• _TEXT FOR ANALYSIS_:

_ _ _

= Oriel Malet =

Welsh-born author in English 1923–2014

Lady Auriel Rosemary Malet Vaughan (20 January 1923 - 14 October 2014) was a Welsh-born author of literary fiction and biographies, who wrote under the name of Oriel Malet. Among her works is a fictionalized biography of the Scottish child poet and writer Marjory Fleming and a volume charting her 30-year friendship with Daphne Du Maurier.

==Family==
Her parents were Ernest Edmund Henry Malet Vaughan, 7th Earl of Lisburne, and Maria Isabel Regina Aspasia de Bittencourt. Her godmother was the French actress and singer Yvonne Arnaud, whom Malet wrote about in her book Marraine: A Portrait of My Godmother (1961).

==Life and work==
After spending her childhood in Wales, Malet wrote her first novel at the age of 17, Trust in the Springtime, which was published in 1943. This was followed by My Bird Sings (1946), for which she was awarded the John Llewellyn Rhys Prize in the same year. Among her other works is a fictionalised biography of Marjory Fleming, the child poet and writer, written when Malet was 20. Malet spent much of her life in France. After initially moving to Paris, she lived in Eure, Normandy.

_ _ _

• _AVAILABLE DATA_:
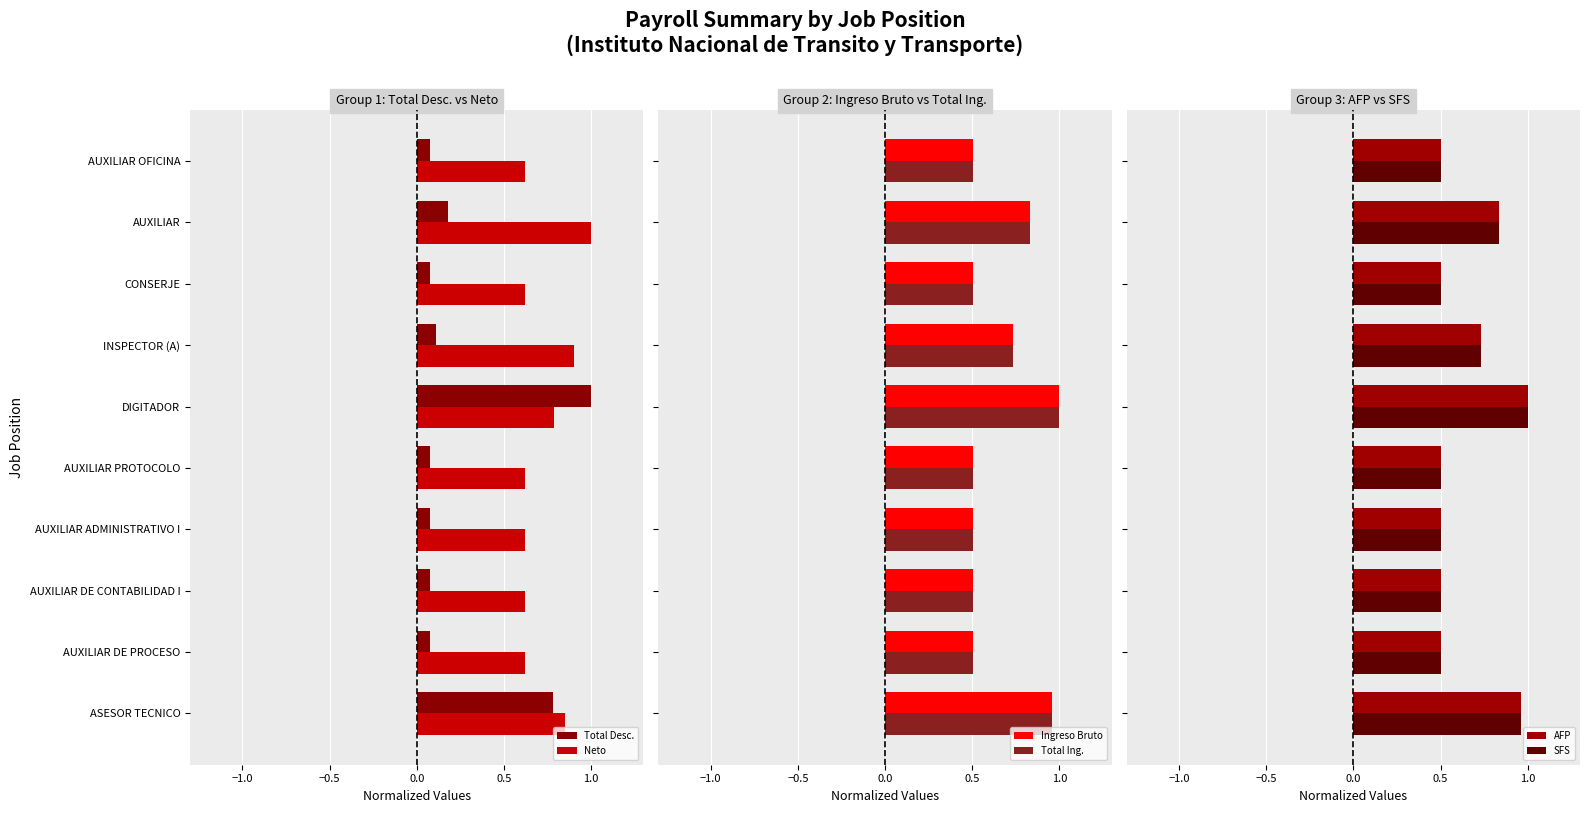

What is the difference between the maximum and minimum values in the Total Ing. series?

0.5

_ _ _

• _TASK DIRECTIONS_:
Please answer these questions about the text on Oriel Malet:
1. Who was her godmother?
2. What was her first novel called, and in what year was it published?
3. Which prize did she receive for My Bird Sings?
Answer from the text on Oriel Malet alone, without outside knowledge.

• _TASK ANSWER_:
1. Yvonne Arnaud, the French actress and singer.
2. Trust in the Springtime, published in 1943.
3. The John Llewellyn Rhys Prize.